The porters stopped near a big hole. They began to swing Chloe's coffin, singing ‘Roll Me Over'. Then they pressed the catch. The lid opened and something fell into the hole with a deep thud. The second porter went down flat, half strangled because the rope round his neck had not been loosened quickly enough. Colin and Nicholas came along, running, with Isis stumbling behind them. Then Adam Browbeadle and the Husher, in old oily rags, suddenly sprang out from behind a tuffet, yelling and howling like wolves and flinging stones and earth into the hole.

Colin had sunk down on to his knees with his head in his
hands. The stones made a dull sound as they went down. The Husher, Adam Browbeadle and the two porters held hands, danced in a ring round the hole, and then dashed off down the path as fast as their little legs would carry them, playing ‘Follow My Leader', until they disappeared over the horizon. Adam Browbeadle blew into a double-clarionet and the brittle sounds rang out through the still air. The earth began to crumble and tumble in little by little and, after a very short time, Chloe's body had completely disappeared.

67

The grey mouse with the black whiskers made one final effort and at last got through. Behind it the ceiling sharply crashed down to the floor and long worms of grey spaghetti oozed out, slowly twisting through the cracks and broken joints. The mouse scooted as fast as it could across the darkened corridor whose trembling walls were crumbling closer and closer together, and managed to squeeze under the door. It reached the staircase and tumbled down, head over heels. Only when it was on the pavement did it stop. It stood still for a second, thought about which way to go, and started off again for the boneyard.

68

‘To tell the truth,' said the cat, ‘I don't really find the proposition very exciting.'

‘But you're so wrong,' said the mouse. ‘I'm still quite young and, until quite recently, I was very well fed.'

‘But I'm well fed now,' said the cat, ‘and I haven't got the slightest desire to commit suicide. That's why I find it all so extraordinary.'

‘But then
you
didn't know him,' said the little mouse.

‘Tell me about him,' said the cat.

It didn't really want to know. It was a warm day and the tips of its fur were tingling.

‘He's standing at the water's edge,' said the mouse, ‘waiting. When it's visiting time, he steps on to the plank and waits in the middle.

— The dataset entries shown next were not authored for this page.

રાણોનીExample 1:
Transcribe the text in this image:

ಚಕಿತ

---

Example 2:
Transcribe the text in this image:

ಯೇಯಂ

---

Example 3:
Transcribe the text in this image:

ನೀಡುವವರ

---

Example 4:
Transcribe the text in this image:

He can see something.'

‘I shouldn't think he could see much,' said the cat. ‘Perhaps it's a water-lily.'

‘Probably,' said the mouse. ‘He's waiting for it to come up so that he can kill it.'

‘That's stupid,' said the cat. ‘It's not in the least bit inspiring.'

‘When visiting time is over,' the mouse went on, ‘he goes back on the bank and stares at her photo.'

‘Doesn't he ever eat anything?' asked the cat.

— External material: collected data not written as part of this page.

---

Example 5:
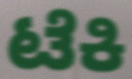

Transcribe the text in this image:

ಟೆಕಿ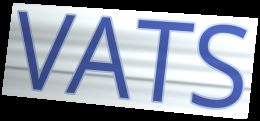
VATS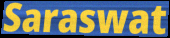
Saraswat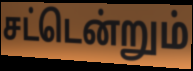
சட்டென்றும்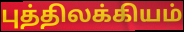
புத்திலக்கியம்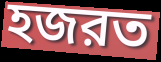
হজরত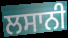
ਲਸਾਨੀ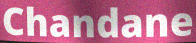
ChandaneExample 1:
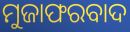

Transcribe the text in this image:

ମୁଜାଫରବାଦ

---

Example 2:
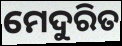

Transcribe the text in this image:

ମେଦୁରିତ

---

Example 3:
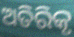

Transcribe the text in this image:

ଅତିରିକୃ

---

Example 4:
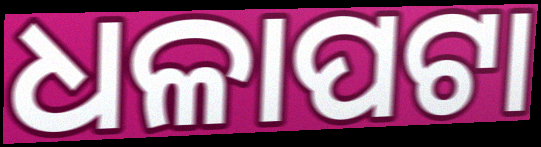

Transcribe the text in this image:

ଧଳାପଟା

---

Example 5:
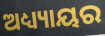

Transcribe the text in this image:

ଅଧ୍ୟ୍ୟାୟରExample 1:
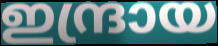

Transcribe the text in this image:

ഇന്ദ്രായ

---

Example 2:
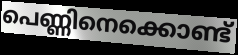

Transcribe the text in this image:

പെണ്ണിനെക്കൊണ്ട്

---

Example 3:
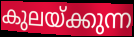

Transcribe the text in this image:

കുലയ്ക്കുന്ന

‘No,' said the mouse, ‘and he's growing so weak. I can't bear it. One of these days he's going to slip.'

‘Why should you care?' asked the cat. ‘Is he unhappy?'

‘He's not unhappy,' said the mouse, ‘He's grieving. And that's what I can't bear. One day he'll fall into the water through leaning over too far.'

‘Well,' said the cat, ‘if that's the way it is, I'll see what I can do for you – although I don't know why I said “If that's
the way it is”, because I really don't understand what all the fuss is about.'

‘It's very kind of you,' said the mouse.

‘Just put your head in my mouth,' said the cat, ‘and wait.'

‘Will it take long?' asked the mouse.

‘Only until somebody treads on my tail,' said the cat. ‘I just need something to make me jump. I'll leave it stretched out, so don't worry.'

The mouse opened the cat's jaws and placed its head between the sharp teeth. It pulled it out again almost as quickly.

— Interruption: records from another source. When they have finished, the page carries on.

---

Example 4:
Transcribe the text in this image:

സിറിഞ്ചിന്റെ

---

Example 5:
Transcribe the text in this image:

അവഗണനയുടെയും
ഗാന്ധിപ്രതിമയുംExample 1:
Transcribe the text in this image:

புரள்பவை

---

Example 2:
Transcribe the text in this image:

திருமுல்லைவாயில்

‘Ugh!' it said. ‘Did you have shark for breakfast?'

‘Now look here,' said the cat, ‘if you don't like it, you can clear off. The whole story's a bore. You'll have to manage by yourself.'

It seemed angry.

‘Don't lose your temper,' said the mouse.

It closed its little black eyes and put its head back. The cat let its pointed canine teeth close delicately on the soft grey throat. The mouse's black whiskers brushed against the cat's. The cat's bushy tail unrolled across the pavement.